Last year, a team from The University of New Mexico created a project titled a Library, a Classroom, and the Worldfor the prestigious Venice Biennale art exhibition Personal Structures in Venice, Italy. The team, headed by co-curator, professor of Art & Ecology and director of the UNM Center for Environmental Arts & Humanities Subhankar Banerjee. This week, an exhibition inspired by part of the Venice project will go on display on the UNM campus.
As part of the award-winning Venice project, historian of environmental visual culture Finis Dunaway, who lives in Canada, collaborated with Banerjee to create Beyond Fortress Conservation: Postcards of Biodiversity and Justice. The postcards and the wall text were designed by New Mexico graphics designer David Mendez, who passed away in 2022. Fortress conservation is a conservation model based on the belief that biodiversity protection is best achieved by creating protected areas where ecosystems can function in isolation from human disturbance.
The postcards then led to a journal article of the same title that Banerjee co-authored with Dunaway and published in the journal Environmental History.
All projects are seeds that lead to other projects, Banerjee said.
With the Venice postcard project and the article in Environmental History for inspiration, 18 undergraduate UNM students have created an extraordinary suite of 33 postcards.

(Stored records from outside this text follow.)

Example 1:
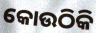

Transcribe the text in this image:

କୋଉଠିକି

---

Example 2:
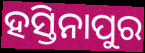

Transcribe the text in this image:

ହସ୍ତିନାପୁର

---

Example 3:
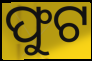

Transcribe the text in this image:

ଫୁଟ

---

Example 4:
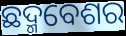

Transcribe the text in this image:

ଛଦ୍ମବେଶର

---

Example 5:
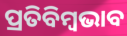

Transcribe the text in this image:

ପ୍ରତିବିମ୍ବଭାବ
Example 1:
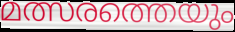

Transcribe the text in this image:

മത്സരത്തെയും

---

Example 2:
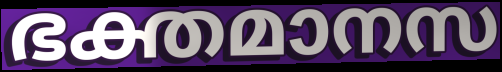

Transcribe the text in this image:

ഭക്തമാനസ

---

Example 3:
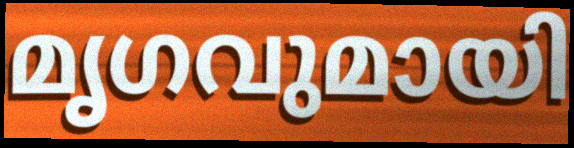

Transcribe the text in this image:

മൃഗവുമായി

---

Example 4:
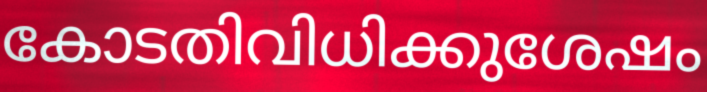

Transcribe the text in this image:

കോടതിവിധിക്കുശേഷം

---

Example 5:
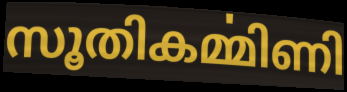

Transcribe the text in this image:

സൂതികൎമ്മിണി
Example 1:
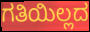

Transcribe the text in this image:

ಗತಿಯಿಲ್ಲದ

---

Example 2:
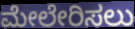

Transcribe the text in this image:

ಮೇಲೇರಿಸಲು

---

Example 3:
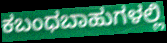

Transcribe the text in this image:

ಕಬಂಧಬಾಹುಗಳಲ್ಲಿ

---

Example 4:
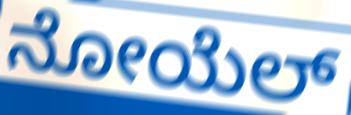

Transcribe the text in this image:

ನೋಯೆಲ್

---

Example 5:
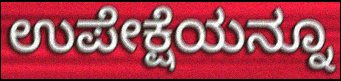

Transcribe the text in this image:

ಉಪೇಕ್ಷೆಯನ್ನೂ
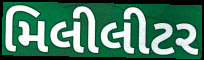
મિલીલીટર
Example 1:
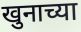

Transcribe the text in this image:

खुनाच्या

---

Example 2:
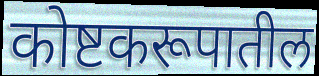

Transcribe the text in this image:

कोष्टकरूपातील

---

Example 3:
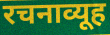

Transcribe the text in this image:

रचनाव्यूह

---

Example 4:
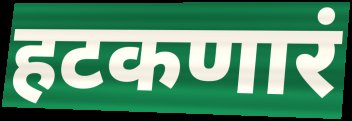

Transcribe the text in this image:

हटकणारं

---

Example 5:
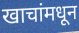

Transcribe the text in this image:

खाचांमधून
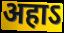
अहाऽ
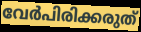
വേർപിരിക്കരുത്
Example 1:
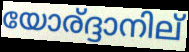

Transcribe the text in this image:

യോര്ദ്ദാനില്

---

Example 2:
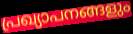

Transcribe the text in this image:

പ്രഖ്യാപനങ്ങളും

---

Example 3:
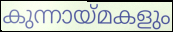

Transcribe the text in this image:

കുന്നായ്മകളും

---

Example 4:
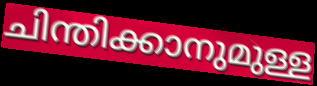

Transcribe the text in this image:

ചിന്തിക്കാനുമുള്ള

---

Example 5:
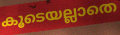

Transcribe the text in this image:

കൂടെയല്ലാതെ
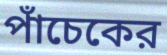
পাঁচেকের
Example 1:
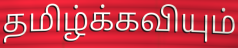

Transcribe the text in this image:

தமிழ்க்கவியும்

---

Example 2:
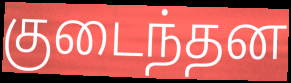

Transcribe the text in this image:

குடைந்தன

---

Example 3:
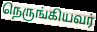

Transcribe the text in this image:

நெருங்கியவர்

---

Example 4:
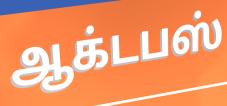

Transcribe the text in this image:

The exhibition will open with a reception Wednesday, May 3, from 2 to 5 p.m. at the Fine Arts and Design Library on the fourth floor of George Pearl Hall in the School of Architecture and Planning on Central Avenue at Cornell. Refreshments will be served. Everyone is invited, including UNM students, faculty, and staff, as well as the community. The show runs through May 31.
Featured artists are Mikayla Archuleta, Krista Ballantyne, Coralis Carrion, Erin Cassidy, Leila Chapa, Paloma Chapa, Sisham Devkota, Karina Diponio, Damien Domingo Barela, Jaden Fischer, Melanie Freeman, Peggy Keilman, Finn Langwell, Valerie Martinez, Ariel Montano, Albert Perez, Jasmine Toledo, and Mai Vo.
The name of the exhibition invites audience participation: Postcards Are for Active Participation, not for passive viewing.
The cards collectively cover a wide range of visual arts medium, including drawing, painting, digital illustration, photography, and collage, Banerjee said. The cards also include thoughtful writing informed by research and/or personal experiences, a plethora of designs, and a wide range of subjects in biodiversity and ecologies.
Banerjee emphasized, “These postcards are not for passive viewing but instead are for active participation." Attendees are urged to visit the Fine Arts Library before May 31, pick up and read the postcards, and then write or draw on one and put it back on the postcard holder where they found it. All the written postcards will be periodically archived and displayed in the exhibit area.
“After two years of the pandemic, with this modest-yet-deeply meaningful exhibition, we will celebrate our undergraduate students and their creative and scholarly works. This exhibition is also a pilot of a larger initiative we will be launching later this year to celebrate the 50th anniversary of the Endangered Species Act,” Banerjee noted. “All in all, this will be a wonderful and meaningful exhibit. I'm so happy and grateful to be able to celebrate the works by this incredible group of 18 undergraduate students.”
Banerjee also credited Stephanie Beene, associate professor and librarian, Fine Arts & Design Library; Aaron Blecha, operations manager at the library; Robyn Wagoner, program coordinator of the UNM Center for Environmental Arts and Humanities, including for designing the invitation card; Danette Petersen in the Department of Art for her skillful support of accounting; and suggestions and advice from Arif Khan, director, and Mary Statzer, curator at the UNM Art Museum.